Metrics captured live during the 2000c benchmark point:
Server CPU (mpstat -P ALL 1 1):
AVG usr: 2.25% sys: 2.27% idle: 93.75%
~80 of 128 cores active at 1-8% each
Server NIC:
TX: 236 MB/s (3.8% of 6250 MB/s ceiling)
RX: 138 MB/s
TCP established on :8083:
~2000 connections
Softirq drops: 0
The server is using 6% of its CPU and 4% of its NIC. It has not been loaded at all.
After irqbalance was stopped, the ENA driver’s default IRQ affinity placed the 16 queues on two CPU clusters:
enp95s0-Tx-Rx-0 → CPU91 (3,113,306 interrupts)
enp95s0-Tx-Rx-1 → CPU92 (3,092,195 interrupts)
enp95s0-Tx-Rx-2 → CPU93 (3,070,023 interrupts)
enp95s0-Tx-Rx-3 → CPU94 (3,058,050 interrupts)
enp95s0-Tx-Rx-4 → CPU95 (3,100,314 interrupts)
enp95s0-Tx-Rx-5 → CPU96 (3,102,083 interrupts)
enp95s0-Tx-Rx-6 → CPU1 (3,113,160 interrupts)
enp95s0-Tx-Rx-7 → CPU2 (3,080,034 interrupts)
enp95s0-Tx-Rx-8 → CPU3 (3,133,334 interrupts)
enp95s0-Tx-Rx-9 → CPU4 (3,157,158 interrupts)
enp95s0-Tx-Rx-10 → CPU5 (3,115,349 interrupts)
enp95s0-Tx-Rx-11 → CPU6 (3,180,217 interrupts)
enp95s0-Tx-Rx-12 → CPU7 (3,134,267 interrupts)
enp95s0-Tx-Rx-13 → CPU8 (3,085,940 interrupts)
enp95s0-Tx-Rx-14 → CPU9 (3,072,699 interrupts)
enp95s0-Tx-Rx-15 → CPU10 (3,125,071 interrupts)
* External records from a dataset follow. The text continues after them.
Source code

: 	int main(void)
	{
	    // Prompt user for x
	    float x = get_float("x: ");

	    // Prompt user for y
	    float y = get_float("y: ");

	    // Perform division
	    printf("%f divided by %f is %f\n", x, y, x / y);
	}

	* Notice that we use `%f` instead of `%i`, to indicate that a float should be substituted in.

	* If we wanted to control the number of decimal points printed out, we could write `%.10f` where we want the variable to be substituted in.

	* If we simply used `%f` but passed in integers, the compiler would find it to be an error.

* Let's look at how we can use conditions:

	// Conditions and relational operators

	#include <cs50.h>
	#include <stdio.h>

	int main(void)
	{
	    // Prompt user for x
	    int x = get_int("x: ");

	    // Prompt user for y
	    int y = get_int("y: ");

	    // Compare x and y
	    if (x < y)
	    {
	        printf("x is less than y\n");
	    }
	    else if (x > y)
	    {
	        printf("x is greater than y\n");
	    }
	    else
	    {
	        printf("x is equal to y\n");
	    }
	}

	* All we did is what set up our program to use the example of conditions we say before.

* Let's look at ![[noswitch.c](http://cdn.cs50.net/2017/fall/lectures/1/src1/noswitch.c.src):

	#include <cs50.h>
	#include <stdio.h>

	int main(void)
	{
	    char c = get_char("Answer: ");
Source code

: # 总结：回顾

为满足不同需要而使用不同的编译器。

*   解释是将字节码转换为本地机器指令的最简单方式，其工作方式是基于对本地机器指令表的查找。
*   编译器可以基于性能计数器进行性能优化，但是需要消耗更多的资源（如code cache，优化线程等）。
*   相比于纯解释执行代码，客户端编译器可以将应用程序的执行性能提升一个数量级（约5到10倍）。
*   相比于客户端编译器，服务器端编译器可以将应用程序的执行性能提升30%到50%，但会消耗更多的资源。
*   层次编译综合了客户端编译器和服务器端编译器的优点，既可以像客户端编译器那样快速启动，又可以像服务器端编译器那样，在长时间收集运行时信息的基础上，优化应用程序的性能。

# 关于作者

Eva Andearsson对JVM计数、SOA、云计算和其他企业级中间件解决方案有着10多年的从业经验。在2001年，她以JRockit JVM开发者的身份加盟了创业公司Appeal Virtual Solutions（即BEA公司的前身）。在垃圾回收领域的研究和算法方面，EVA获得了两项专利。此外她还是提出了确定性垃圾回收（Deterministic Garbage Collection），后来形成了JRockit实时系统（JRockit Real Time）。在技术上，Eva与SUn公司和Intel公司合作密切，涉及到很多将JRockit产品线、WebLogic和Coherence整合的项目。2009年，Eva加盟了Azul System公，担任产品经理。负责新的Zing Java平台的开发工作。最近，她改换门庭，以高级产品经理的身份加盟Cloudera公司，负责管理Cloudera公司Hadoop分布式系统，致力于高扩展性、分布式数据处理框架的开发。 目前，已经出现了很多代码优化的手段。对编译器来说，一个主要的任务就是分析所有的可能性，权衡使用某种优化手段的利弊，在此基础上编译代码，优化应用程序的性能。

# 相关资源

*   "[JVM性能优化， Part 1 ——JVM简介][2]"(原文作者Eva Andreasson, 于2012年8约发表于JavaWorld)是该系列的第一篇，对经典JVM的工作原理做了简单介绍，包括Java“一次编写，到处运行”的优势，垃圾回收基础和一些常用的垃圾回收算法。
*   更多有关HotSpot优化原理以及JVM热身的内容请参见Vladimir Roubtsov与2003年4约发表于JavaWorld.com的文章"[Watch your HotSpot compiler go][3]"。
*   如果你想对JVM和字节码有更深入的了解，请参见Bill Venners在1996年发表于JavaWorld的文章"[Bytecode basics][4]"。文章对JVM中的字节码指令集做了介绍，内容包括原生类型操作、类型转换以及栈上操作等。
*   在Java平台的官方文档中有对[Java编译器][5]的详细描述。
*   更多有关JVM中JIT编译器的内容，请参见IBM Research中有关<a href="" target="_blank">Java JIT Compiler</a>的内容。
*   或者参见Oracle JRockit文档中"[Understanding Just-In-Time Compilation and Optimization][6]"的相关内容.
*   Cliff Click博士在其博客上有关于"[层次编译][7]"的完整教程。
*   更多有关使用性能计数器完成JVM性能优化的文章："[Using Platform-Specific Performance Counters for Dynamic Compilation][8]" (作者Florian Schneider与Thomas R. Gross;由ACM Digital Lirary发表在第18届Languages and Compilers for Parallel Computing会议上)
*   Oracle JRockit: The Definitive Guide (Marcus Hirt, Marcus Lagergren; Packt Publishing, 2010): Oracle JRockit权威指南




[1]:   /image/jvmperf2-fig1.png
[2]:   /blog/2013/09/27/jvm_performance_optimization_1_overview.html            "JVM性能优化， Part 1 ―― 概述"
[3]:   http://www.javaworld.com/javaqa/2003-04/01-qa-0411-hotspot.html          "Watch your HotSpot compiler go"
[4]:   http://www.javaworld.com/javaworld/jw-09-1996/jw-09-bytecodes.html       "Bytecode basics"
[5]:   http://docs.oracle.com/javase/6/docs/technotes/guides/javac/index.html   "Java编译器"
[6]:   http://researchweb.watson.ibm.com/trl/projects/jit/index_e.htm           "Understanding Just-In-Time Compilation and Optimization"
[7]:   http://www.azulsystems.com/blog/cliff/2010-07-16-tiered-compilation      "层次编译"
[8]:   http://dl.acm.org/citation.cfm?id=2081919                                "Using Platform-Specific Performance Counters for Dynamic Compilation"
Interrupt counts are equal across all queues — the kernel is distributing connections evenly via SO_REUSEPORT. Hardware interrupts are confined to 16 cores (1-10 and 91-96). RPS/RFS distributes packet processing to the remaining 112 cores in software.
This is the state IRQ pinning will improve: we will explicitly assign these 16 queues to cores 112-127, leaving 0-111 clean for fiber workers.
Metrics during the same 2000c point:
Client CPU (mpstat -P ALL 1 1):
AVG usr: 67.57% sys: 8.63% idle: 16.50%
All 32 cores: 48–79% usr each
Client processes:
node: SUM_CPU 2823% (~28.2 cores consumed)
Client NIC:
RX: 233 MB/s (7.5% of 3125 MB/s ceiling)
67% avg CPU, 28 out of 32 cores fully consumed. The NIC has 92% headroom. The bottleneck is pure CPU — the 30 Node.js worker threads are burning cores.
Testing 60 workers confirmed this: more workers on the same 32 cores caused context switching overhead and RPS dropped to 1.7M at 2000c.